Na virado para o século XXI começarão a aparecer esforços de
outras disciplinas além da teologia e da ciência da religião para fazer
este debate a partir dos Censos do IBGE. Também são usadas outras fontes
evitando os pontos cegos que um Censo nacional poderia gerar. Ronaldo
Almeida em esforço conjunto com Paula Montero investigam, a partir de um
levantamento sobre a saúde populacional, quais eram os principais trânsitos
entre instituições religiosas postos em cursos naquele momento.
A pesquisa Comportamento Sexual da População Brasileira e Percepções
do HIV/Aids, realizada em todo o Brasil, em 1998, revelou que 26% da
população mudou de religião. Concomitante à circulação de pessoas,
ocorreu também a multiplicação das alternativas religiosas, encontrando
sua expressão máxima entre os evangélicos, cuja fragmentação
institucional é estrutural ao seu próprio movimento de expansão. Nesse
processo sempre renovado de divisão por “cissiparidade”, as
denominações continuamente dão origem a novos grupos. (ALMEIDA; MONTERO,
2001, p. 92)
Para nossa reflexão sobre esta categoria censitária adotaremos
a noção de transito religioso como apresenta por Almeida e Monteiro.
Esse macroprocesso de contínua síntese e diferenciação é o fenômeno
que aqui interessa ser descrito. A literatura especializada convencionou
denominá-lo, por economia, de trânsito religioso. Esta noção aponta, pelo
menos, para um duplo movimento: em primeiro lugar, para a circulação de
pessoas pelas diversas instituições religiosas, descrita pelas análises
sociológicas e demográficas; e, em segundo, para a metamorfose das
práticas e crenças reelaboradas nesse processo de justaposições, no tempo
e no espaço, de diversas pertenças religiosas, objeto preferencial dos
estudos antropológicos. (ALMEIDA;MONTERO, 2001, p. 94, glifo nosso)
Antônio Flávio Pierucci analisando o Censo 2000 do IBGE, com
vistas ao nacional, nota que a interpenetração religiosa via fluxo de fiéis
se mostra destoante do que os dados pareciam narrar anteriormente
(PIERUCCI, 2004) . Ao se afirmar que as pessoas estão mudando de direção em
suas novas opções religiosas temos uma situação que nos permite questionar
e tencionar o dado empírico de diversas formas. Que as pessoas mudavam de
religião isto já era percebido desde a intensa urbanização nos anos 1930 e
a inserção acentuada de nossas cidades na teia mundial de informação em
1970 e intensa circulação de bens simbólicos de 1980 em diante. Acontece
que elas estão mudando de forma diferente e fora da curva que se desenhava.

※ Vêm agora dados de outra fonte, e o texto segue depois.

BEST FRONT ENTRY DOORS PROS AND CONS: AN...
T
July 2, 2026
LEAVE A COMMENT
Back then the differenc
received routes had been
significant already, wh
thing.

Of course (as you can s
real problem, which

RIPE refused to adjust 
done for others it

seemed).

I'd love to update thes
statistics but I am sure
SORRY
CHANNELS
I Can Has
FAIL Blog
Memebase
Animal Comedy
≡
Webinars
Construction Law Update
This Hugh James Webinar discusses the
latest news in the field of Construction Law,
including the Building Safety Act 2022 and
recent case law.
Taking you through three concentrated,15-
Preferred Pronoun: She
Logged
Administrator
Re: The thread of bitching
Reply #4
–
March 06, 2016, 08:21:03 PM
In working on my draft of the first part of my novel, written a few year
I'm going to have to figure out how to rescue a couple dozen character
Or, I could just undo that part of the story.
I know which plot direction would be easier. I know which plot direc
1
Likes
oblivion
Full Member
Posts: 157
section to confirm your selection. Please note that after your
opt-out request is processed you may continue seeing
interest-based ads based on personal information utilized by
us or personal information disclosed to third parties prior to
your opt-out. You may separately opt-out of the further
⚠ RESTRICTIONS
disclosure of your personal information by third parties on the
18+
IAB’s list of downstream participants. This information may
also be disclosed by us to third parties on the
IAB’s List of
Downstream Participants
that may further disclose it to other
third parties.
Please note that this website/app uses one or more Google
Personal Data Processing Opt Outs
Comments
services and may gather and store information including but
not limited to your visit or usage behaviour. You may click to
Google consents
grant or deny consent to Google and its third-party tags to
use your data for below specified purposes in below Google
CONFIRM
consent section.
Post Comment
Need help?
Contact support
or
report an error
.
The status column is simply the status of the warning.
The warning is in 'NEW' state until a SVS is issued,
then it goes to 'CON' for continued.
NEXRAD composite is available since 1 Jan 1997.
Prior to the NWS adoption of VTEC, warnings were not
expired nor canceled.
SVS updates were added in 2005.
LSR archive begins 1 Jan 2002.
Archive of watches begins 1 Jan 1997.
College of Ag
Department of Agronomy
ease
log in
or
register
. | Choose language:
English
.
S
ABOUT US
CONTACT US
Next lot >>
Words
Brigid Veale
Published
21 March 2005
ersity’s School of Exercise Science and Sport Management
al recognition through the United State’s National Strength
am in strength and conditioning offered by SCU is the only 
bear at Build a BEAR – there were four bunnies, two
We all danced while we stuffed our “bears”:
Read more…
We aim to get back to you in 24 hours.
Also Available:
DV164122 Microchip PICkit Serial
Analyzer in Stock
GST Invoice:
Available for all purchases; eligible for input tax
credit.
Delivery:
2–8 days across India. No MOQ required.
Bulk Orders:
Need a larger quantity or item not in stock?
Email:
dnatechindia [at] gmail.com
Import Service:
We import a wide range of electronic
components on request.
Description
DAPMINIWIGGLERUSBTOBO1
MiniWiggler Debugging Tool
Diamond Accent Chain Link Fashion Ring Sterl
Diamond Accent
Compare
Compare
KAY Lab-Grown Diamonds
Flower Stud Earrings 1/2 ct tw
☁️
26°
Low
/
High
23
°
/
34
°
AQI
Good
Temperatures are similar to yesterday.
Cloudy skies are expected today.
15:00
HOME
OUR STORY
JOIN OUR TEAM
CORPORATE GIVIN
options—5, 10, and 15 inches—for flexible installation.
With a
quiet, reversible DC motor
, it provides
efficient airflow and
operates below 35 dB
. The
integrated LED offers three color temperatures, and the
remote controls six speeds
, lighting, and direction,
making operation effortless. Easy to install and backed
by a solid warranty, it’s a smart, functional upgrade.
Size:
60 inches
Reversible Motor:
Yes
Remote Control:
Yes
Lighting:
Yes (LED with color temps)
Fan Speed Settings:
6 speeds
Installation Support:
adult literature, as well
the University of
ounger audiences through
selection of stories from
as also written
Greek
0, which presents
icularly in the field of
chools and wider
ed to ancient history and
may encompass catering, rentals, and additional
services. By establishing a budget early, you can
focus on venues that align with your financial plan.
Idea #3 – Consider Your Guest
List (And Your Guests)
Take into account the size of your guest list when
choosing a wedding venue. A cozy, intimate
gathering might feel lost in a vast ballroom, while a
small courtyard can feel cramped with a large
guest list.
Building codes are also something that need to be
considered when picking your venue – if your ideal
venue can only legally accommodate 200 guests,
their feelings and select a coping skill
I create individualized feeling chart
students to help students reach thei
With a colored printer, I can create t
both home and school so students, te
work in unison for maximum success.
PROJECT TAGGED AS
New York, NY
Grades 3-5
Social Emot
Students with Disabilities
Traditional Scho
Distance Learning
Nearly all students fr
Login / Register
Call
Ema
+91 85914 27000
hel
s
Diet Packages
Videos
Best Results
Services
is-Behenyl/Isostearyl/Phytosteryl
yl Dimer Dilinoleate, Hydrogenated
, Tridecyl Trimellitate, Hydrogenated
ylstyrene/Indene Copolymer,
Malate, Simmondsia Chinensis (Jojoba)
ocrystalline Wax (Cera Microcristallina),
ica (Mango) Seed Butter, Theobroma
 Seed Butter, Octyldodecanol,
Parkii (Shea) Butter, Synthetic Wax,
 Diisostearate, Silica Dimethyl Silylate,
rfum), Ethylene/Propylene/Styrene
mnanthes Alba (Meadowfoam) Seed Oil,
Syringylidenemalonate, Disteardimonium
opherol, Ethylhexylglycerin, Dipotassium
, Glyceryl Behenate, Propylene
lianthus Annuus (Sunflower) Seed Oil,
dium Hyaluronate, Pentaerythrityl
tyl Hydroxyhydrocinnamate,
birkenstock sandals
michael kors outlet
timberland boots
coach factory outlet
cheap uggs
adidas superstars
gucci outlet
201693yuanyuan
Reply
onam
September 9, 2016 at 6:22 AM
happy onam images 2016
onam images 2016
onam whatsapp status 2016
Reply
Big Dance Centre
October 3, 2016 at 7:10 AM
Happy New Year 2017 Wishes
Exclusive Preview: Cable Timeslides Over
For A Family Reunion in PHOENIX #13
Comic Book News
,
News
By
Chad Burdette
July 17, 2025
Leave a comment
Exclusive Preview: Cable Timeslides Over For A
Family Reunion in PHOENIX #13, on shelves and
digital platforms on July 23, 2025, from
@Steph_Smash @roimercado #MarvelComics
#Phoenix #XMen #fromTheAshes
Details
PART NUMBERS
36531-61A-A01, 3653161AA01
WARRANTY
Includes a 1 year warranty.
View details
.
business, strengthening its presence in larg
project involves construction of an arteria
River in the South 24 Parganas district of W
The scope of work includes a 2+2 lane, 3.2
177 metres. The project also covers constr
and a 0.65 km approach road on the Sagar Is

Observando esta dinâmica na Região Metropolitana de São Paulo(RMSP) Almeida
constatava, em escala reduzida, o mesmo comportamento da população que
Pierucci percebeu na dinâmica nacional.
Pesquisas realizadas no município de São Paulo, em 1995 (Pierucci e
Prandi, 1996, p. 262)17, e em microrregiões urbanas de todo o Brasil, em
1998 (Almeida e Montero, 2001), chegaram a um mesmo resultado que
confirma a transformação do campo religioso: uma em cada quatro pessoas
mudou de religião. Em um recente survey realizado pelo Centro de Estudos
da Metrópole (CEM), na RMSP(Região Metropolitana de São Paulo) no
primeiro semestre de 2003, nada menos do que uma em cada três pessoas já
havia mudado de religião. (ALMEIDA, 2004, p. 17)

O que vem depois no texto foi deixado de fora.